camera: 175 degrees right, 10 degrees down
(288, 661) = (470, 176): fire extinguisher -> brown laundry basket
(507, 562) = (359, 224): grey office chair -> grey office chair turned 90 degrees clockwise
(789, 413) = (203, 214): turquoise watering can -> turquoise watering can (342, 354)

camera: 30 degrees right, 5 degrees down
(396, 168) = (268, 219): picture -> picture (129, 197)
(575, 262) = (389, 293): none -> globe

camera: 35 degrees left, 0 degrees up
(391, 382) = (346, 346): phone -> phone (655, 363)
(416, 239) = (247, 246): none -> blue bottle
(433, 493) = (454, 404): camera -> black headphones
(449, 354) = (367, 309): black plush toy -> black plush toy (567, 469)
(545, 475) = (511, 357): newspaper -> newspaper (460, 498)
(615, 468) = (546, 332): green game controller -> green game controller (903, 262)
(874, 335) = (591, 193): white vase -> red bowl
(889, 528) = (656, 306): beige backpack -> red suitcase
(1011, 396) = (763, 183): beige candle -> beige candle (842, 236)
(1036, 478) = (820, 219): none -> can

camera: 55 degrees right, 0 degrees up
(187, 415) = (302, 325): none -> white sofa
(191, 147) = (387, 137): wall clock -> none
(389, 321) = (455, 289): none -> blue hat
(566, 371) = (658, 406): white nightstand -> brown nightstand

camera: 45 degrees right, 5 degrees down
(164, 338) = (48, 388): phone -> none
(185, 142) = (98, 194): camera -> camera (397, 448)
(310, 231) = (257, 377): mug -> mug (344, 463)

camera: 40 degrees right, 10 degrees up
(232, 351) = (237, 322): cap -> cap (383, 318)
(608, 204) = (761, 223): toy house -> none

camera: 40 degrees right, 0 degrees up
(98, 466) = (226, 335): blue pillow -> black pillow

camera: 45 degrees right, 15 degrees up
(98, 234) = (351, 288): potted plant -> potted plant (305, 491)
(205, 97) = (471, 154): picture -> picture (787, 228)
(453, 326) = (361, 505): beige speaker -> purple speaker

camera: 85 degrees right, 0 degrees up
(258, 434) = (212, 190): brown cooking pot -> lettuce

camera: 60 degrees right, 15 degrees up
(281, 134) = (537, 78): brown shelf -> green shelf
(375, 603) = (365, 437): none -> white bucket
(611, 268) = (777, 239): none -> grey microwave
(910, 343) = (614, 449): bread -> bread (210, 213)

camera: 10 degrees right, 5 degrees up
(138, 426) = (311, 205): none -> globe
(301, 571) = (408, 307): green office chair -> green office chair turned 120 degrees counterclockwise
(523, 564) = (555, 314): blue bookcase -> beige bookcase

---------------

→ Description of the task
In the material above, find the line containing "(575, 262) = (389, 293): none -> globe" and the line containing "(545, 475) = (511, 357): newspaper", then write out exactly those two lines and every line between them, and nothing more.

→ Result of this exercise
(575, 262) = (389, 293): none -> globe

camera: 35 degrees left, 0 degrees up
(391, 382) = (346, 346): phone -> phone (655, 363)
(416, 239) = (247, 246): none -> blue bottle
(433, 493) = (454, 404): camera -> black headphones
(449, 354) = (367, 309): black plush toy -> black plush toy (567, 469)
(545, 475) = (511, 357): newspaper -> newspaper (460, 498)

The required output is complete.